(Data extracts Opens)

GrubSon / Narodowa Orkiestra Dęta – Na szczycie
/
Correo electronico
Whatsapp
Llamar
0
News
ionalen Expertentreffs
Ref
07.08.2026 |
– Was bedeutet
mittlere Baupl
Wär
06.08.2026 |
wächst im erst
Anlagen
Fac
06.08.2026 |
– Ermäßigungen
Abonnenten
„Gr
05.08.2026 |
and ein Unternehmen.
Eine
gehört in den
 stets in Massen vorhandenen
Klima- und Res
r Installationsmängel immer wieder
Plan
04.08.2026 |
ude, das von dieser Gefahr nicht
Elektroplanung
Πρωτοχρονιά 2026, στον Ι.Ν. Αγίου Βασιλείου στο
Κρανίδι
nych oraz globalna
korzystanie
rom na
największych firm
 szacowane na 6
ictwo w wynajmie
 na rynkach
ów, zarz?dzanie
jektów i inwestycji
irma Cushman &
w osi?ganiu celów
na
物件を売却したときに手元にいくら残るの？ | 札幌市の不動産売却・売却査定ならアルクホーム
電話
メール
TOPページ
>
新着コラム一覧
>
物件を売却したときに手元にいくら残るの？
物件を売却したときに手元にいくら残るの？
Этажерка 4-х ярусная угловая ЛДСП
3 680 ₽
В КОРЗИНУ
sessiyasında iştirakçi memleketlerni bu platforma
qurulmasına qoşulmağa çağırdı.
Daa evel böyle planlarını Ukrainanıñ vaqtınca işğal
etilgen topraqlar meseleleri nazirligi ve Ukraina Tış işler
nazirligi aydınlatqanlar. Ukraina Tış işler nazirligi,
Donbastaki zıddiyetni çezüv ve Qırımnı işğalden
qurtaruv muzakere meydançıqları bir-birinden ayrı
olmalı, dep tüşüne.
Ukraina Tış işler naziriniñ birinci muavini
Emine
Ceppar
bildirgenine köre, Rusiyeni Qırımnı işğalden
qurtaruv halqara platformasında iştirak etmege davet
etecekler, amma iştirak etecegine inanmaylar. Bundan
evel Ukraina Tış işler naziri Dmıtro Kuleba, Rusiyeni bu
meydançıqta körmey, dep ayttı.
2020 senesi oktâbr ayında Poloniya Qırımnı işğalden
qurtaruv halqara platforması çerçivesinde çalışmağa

(Data extracts Closes)

Problem statement:
Print the records above again, every one, exactly as written.

Exercise output:
GrubSon / Narodowa Orkiestra Dęta – Na szczycie
/
Correo electronico
Whatsapp
Llamar
0
News
ionalen Expertentreffs
Ref
07.08.2026 |
– Was bedeutet
mittlere Baupl
Wär
06.08.2026 |
wächst im erst
Anlagen
Fac
06.08.2026 |
– Ermäßigungen
Abonnenten
„Gr
05.08.2026 |
and ein Unternehmen.
Eine
gehört in den
 stets in Massen vorhandenen
Klima- und Res
r Installationsmängel immer wieder
Plan
04.08.2026 |
ude, das von dieser Gefahr nicht
Elektroplanung
Πρωτοχρονιά 2026, στον Ι.Ν. Αγίου Βασιλείου στο
Κρανίδι
nych oraz globalna
korzystanie
rom na
największych firm
 szacowane na 6
ictwo w wynajmie
 na rynkach
ów, zarz?dzanie
jektów i inwestycji
irma Cushman &
w osi?ganiu celów
na
物件を売却したときに手元にいくら残るの？ | 札幌市の不動産売却・売却査定ならアルクホーム
電話
メール
TOPページ
>
新着コラム一覧
>
物件を売却したときに手元にいくら残るの？
物件を売却したときに手元にいくら残るの？
Этажерка 4-х ярусная угловая ЛДСП
3 680 ₽
В КОРЗИНУ
sessiyasında iştirakçi memleketlerni bu platforma
qurulmasına qoşulmağa çağırdı.
Daa evel böyle planlarını Ukrainanıñ vaqtınca işğal
etilgen topraqlar meseleleri nazirligi ve Ukraina Tış işler
nazirligi aydınlatqanlar. Ukraina Tış işler nazirligi,
Donbastaki zıddiyetni çezüv ve Qırımnı işğalden
qurtaruv muzakere meydançıqları bir-birinden ayrı
olmalı, dep tüşüne.
Ukraina Tış işler naziriniñ birinci muavini
Emine
Ceppar
bildirgenine köre, Rusiyeni Qırımnı işğalden
qurtaruv halqara platformasında iştirak etmege davet
etecekler, amma iştirak etecegine inanmaylar. Bundan
evel Ukraina Tış işler naziri Dmıtro Kuleba, Rusiyeni bu
meydançıqta körmey, dep ayttı.
2020 senesi oktâbr ayında Poloniya Qırımnı işğalden
qurtaruv halqara platforması çerçivesinde çalışmağa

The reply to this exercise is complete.